Die Folgen des bislang schwersten Unfalls bei den Olympischen Winterspielen in Sotschi sind noch nicht absehbar. Die russische Skicrosserin Maria Komissarowa liegt nach ihrem Trainingssturz in einer Klinik in Krasnaja Poljana, der zwölfte Brustwirbel ist gebrochen. Ob die 23-Jährige eine Querschnittslähmung fürchten muss, ist noch unklar.
Das ärztliche Bulletin und die Verlautbarungen lassen Raum für Spekulationen. Komissarowas Zustand sei nach einer ruhigen Nacht weiterhin "stabil, aber ernst", hieß es in einem Statement der russischen Freestyle-Föderation am Sonntagmorgen. Eine Prognose könnten die Ärzte noch nicht stellen. Am Samstag hieß es, eine zweite Operation in etwa zwei Wochen sei wahrscheinlich.
Not-OP am Samstag
Bei dem ersten Eingriff, einer sechseinhalbstündigen Not-OP unmittelbar nach ihrer Einlieferung am Samstagvormittag, war Komissarowa ein Metallimplantat eingesetzt worden, das den zertrümmerten Teil des Wirbels ersetzte. Ein Transport in eine Spezialklinik war noch nicht möglich, am Sonntag sollte eine mögliche Verlegung erneut diskutiert werden.

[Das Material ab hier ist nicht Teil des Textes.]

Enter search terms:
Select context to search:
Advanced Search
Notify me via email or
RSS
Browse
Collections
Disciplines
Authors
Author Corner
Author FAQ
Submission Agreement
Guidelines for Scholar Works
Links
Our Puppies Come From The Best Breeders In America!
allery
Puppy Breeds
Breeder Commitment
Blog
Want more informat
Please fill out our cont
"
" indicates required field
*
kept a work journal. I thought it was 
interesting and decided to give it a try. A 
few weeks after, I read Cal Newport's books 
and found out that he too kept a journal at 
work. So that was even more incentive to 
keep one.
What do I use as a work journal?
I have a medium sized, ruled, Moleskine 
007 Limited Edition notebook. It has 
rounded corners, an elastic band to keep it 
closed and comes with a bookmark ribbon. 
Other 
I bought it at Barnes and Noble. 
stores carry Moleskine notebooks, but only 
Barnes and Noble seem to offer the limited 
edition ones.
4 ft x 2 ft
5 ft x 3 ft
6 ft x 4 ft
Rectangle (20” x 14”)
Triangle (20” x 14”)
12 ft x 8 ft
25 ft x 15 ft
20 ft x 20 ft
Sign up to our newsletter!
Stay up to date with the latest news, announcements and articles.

Am Samstagabend bekam Komissarowa, die bei Bewusstsein ist, Besuch von Wladimir Putin. Der russische Präsident wünschte ihr "eine schnelle Genesung", sagte Kreml-Sprecher Dmitri Peskow. Putin habe auch den besorgten Vater am Telefon beruhigt und dessen Tochter jegliche ärztliche Hilfe zugesagt, "so dass sie sich wieder vollständig erholen wird". Das IOC teilte mit: "Unsere Gedanken sind bei ihr und ihrer Familie." Bei Nachfragen am Sonntag verwies das IOC auf den russischen Fachverband.
Nach München ausgeflogen
Komissarowa ist mittlerweile in eine Spezialklinik nach München ausgeflogen worden. Dies teilte der russische Ski-Freestyle-Verband am Sonntag mit. "Maria Komissarowa wurde heute mit einem Sonderflug für die Fortsetzung ihrer Behandlung nach Deutschland transferiert", hieß es in der Stellungnahme. Die Familie der verunglückten Athletin habe der Entscheidung zugestimmt. In welches Krankenhaus die 23-Jährige nun behandelt wird, wurde zunächst nicht bekannt.

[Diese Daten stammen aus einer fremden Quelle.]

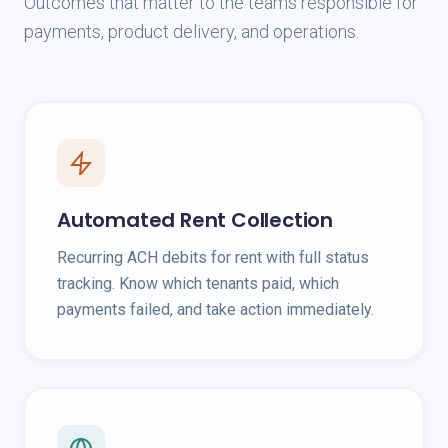
Outcomes that matter to the teams responsible for
payments, product delivery, and operations.
Automated Rent Collection
Recurring ACH debits for rent with full status
tracking. Know which tenants paid, which
payments failed, and take action immediately.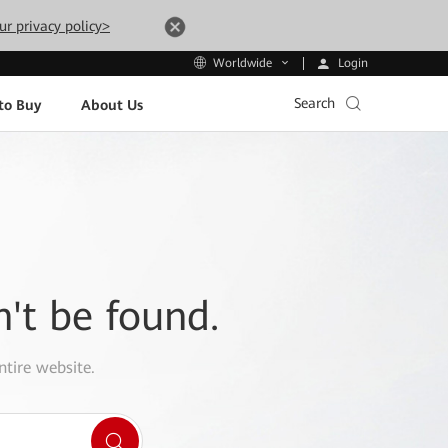
ur privacy policy>
Login
Worldwide
Search
to Buy
About Us
n't be found.
ntire website.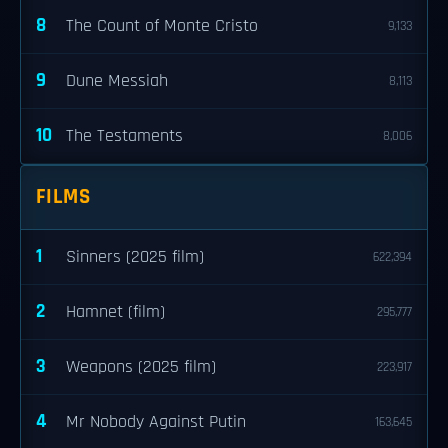
8
The Count of Monte Cristo
9,133
9
Dune Messiah
8,113
10
The Testaments
8,006
FILMS
1
Sinners (2025 film)
622,394
2
Hamnet (film)
295,777
3
Weapons (2025 film)
223,917
4
Mr Nobody Against Putin
163,645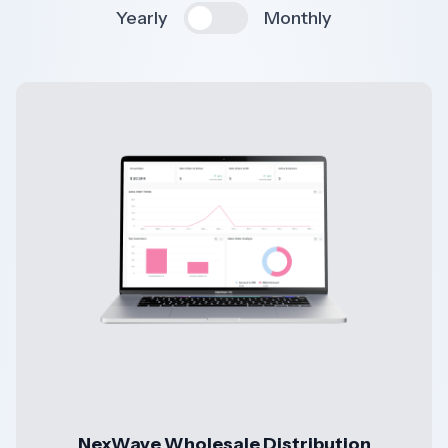
Yearly
Monthly
NexWave Wholesale Distribution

Skicross gehört zu den gefährlichsten olympischen Sportarten. Vier Fahrer absolvieren gleichzeitig eine mit Hindernissen bestückte Abfahrt, Zusammenstöße, mitunter während der teils waghalsigen Sprünge, sind keine Seltenheit.

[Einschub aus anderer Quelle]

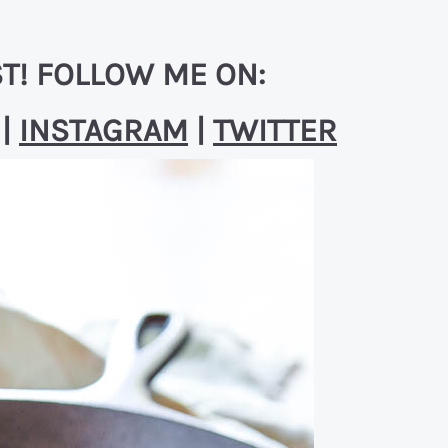
T! FOLLOW ME ON:
|
INSTAGRAM
|
TWITTER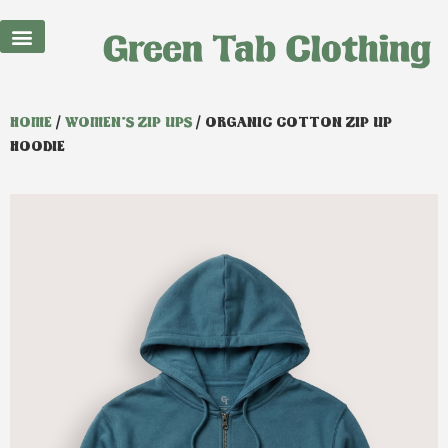
Best Sellers
HOME
/
WOMEN'S ZIP UPS
/ ORGANIC COTTON ZIP UP
HOODIE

2010 feierte die Sportart in Vancouver ihre olympische Premiere und begeisterte auf Anhieb, vor allem die jungen Zuschauer, die dem IOC immer mehr abhanden gekommen waren. Der damalige IOC-Präsident Jacques Rogge bezeichnete Skicross als "aufregende und faszinierende Sportart".
Zwei Jahre nach Vancouver verlor der coole Sport seine Unschuld. Im März 2012 starb bei einem Rennen in Grindelwald der Kanadier Nick Zoricic nach einem Horrorsturz. DSV-Alpindirektor Wolfgang Maier hielt den tragischen Unfall damals für eine Katastrophe mit Ansage.
Maier kritisiert
"Mit ein bisschen Weitsicht hätte das verhindert werden können", sagte er. "Es musste leider erst einer sterben, damit jetzt alle schreien." Der alpine Skisport gebe "Millionen für die Sicherheit aus", sagte Maier, "und beim Skicross lachen sie drüber".
Die Sicherheitsvorkehrungen wurden daraufhin verbessert, doch die wilden Positionskämpfe bei rasender Fahrt bergen nach wie vor ein immenses Gefahrenpotenzial in sich. Am Freitag kann sich die ganze Welt wieder davon überzeugen, wenn im Rosa Chutor Extreme Park die Frauen an den Start gehen - ohne Maria Komissarowa.
Am Sonntag war zunächst der Snowboardcross der Frauen im Extreme Park an der Reihe, und es gab zwei schwere Stürze. Die Norwegerin Helene Olafsen (Knieverletzung) und die Amerikanerin Jacqueline Hernandez (Sturz auf den Kopf) mussten von Sanitätern mit einem Rettungsschlitten von der Strecke transportiert werden. Ihr Zustand schien allerdings nicht kritisch.